Algorithmic Conformity The potential loss of individual thought and intellectual diversity as algorithms become dominant in shaping academic discourse.

Synthetic Academic Abyss. An academic environment overly dependent on machine assistance, potentially becoming barren of genuine human insight. This is a second-order academic environment where technology’s role in evaluating or creating content leads to a decline in quality and originality. The abyss is the potentially bottomless pit academia could fall into when human and machine-generated knowledge becomes indistinguishable.

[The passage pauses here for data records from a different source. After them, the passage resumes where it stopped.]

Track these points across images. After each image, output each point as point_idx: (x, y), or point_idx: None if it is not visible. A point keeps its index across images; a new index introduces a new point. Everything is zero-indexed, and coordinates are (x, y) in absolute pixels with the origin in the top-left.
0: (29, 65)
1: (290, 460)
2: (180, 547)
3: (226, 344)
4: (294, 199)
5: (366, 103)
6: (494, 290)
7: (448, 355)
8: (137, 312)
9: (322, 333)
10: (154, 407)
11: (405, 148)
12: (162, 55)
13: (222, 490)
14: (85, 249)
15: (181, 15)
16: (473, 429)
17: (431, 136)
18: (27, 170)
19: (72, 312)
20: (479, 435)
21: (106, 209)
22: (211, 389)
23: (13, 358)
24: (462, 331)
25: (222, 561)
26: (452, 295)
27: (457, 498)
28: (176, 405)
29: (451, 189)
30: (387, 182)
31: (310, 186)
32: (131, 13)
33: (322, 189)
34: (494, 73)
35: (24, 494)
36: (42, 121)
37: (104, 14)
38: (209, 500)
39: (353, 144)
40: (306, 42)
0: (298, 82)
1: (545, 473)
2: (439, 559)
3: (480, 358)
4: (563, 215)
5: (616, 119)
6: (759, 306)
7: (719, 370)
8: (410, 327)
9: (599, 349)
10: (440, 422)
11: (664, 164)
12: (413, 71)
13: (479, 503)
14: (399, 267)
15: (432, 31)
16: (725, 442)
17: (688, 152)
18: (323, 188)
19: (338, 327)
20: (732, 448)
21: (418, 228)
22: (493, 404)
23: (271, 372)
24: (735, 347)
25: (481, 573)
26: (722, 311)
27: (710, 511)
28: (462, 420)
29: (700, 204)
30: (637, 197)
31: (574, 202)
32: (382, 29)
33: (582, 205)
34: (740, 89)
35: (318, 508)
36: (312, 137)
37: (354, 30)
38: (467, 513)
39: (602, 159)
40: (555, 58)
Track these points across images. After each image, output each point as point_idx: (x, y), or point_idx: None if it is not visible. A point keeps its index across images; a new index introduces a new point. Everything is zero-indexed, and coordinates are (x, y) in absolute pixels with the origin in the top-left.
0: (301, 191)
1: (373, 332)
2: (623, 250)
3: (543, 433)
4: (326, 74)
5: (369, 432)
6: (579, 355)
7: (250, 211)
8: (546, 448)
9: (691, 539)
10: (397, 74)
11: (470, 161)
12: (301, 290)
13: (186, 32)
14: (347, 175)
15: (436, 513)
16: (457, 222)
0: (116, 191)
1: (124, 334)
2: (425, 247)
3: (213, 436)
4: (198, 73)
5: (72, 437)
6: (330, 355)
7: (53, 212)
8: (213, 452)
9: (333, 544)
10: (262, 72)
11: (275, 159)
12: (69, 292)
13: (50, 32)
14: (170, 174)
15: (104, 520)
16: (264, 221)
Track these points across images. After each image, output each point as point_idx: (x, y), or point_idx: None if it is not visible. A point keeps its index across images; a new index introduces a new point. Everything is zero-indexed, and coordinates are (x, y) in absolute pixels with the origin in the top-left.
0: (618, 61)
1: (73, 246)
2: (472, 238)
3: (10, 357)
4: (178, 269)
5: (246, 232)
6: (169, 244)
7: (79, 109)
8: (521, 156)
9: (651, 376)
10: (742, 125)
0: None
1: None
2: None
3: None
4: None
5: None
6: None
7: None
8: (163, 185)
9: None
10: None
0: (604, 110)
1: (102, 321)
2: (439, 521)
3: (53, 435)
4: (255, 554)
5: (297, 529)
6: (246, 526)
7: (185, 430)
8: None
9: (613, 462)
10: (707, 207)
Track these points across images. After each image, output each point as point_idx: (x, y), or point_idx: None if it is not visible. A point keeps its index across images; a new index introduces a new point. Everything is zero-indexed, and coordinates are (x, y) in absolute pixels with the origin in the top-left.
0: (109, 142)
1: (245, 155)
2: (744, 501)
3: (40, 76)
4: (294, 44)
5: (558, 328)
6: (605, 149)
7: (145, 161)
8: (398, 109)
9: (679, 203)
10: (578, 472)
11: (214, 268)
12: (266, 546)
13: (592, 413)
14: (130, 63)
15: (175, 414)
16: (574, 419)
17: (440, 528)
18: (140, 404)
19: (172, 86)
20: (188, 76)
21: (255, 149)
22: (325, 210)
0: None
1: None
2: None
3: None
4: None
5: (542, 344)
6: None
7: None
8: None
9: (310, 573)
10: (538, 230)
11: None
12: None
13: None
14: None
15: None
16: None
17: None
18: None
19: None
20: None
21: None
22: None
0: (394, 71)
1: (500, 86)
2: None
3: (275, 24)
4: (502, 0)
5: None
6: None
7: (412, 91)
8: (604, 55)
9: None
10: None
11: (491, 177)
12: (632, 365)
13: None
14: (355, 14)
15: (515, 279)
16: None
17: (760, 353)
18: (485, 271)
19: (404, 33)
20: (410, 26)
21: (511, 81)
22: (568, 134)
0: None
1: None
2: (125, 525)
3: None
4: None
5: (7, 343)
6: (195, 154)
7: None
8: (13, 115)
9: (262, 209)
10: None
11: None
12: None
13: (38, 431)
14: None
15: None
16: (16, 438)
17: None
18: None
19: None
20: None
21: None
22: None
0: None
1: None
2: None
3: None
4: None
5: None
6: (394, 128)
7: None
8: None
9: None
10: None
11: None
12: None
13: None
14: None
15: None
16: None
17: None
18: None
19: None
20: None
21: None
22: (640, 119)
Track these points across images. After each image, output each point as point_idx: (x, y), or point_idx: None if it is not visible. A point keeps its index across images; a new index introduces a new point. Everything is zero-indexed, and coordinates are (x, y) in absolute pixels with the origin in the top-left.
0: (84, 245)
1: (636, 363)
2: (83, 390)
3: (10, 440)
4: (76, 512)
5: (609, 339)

Algorithmic Suppression. Who trains the tools controls the discourse! A GAI controlled, mechanical academic environment where human input becomes secondary to machine algorithms designed by tech billionaires.

Neo-Dogmatism. Where these new GAI technologies could lead to a revival of uncritical acceptance of established theories. People accept what the bot tells us. This is also the state where a supposedly ‘harmonious’ relationship between technology and human academics instead leads to a stalemate, inhibiting new knowledge and potential progress.

We already see across the social media platforms academics boasting and boosting their prowess with the Generative AI tools. But where is the rigour, where is their evidence-based research looking at the impact of the machine on their practice. 

As the Generative AI starts to drive us toward these “Algorithmic Conformities” and “Synthetic Abysses” where do we turn?  

Librarians become one part of the essential academic checks as we reach this pivotal moment, as custodians of not just scholarly resources, but also as arbiters of ethical and qualitative standards in the emergent digital spaces that are most impacted by the Generative AI. Their expertise has always been grounded in understanding the information and research literacies; but they now bear the responsibility of extending their work in supporting staff and students in these skills and including more work in understanding a complex landscape littered by datasets and articles written by non-humans. Curating dependable databases where non-human work is clearly identified, becoming the arbiters of responsible use of GAI research methodologies, and of course educating the academic community on the critical evaluation of machine content; librarians serve as the first bulwark against the potential pitfalls of machine generated academic dystopias. Their role continues to evolve into that of ethical stewards and intellectual gatekeepers, safeguarding the rigour and integrity of academic work amidst the encroaching tides of automation and algorithmic influence. But for how long can the GAI tide be held back, especially with so many academics complicit in allowing it to subvert the culture.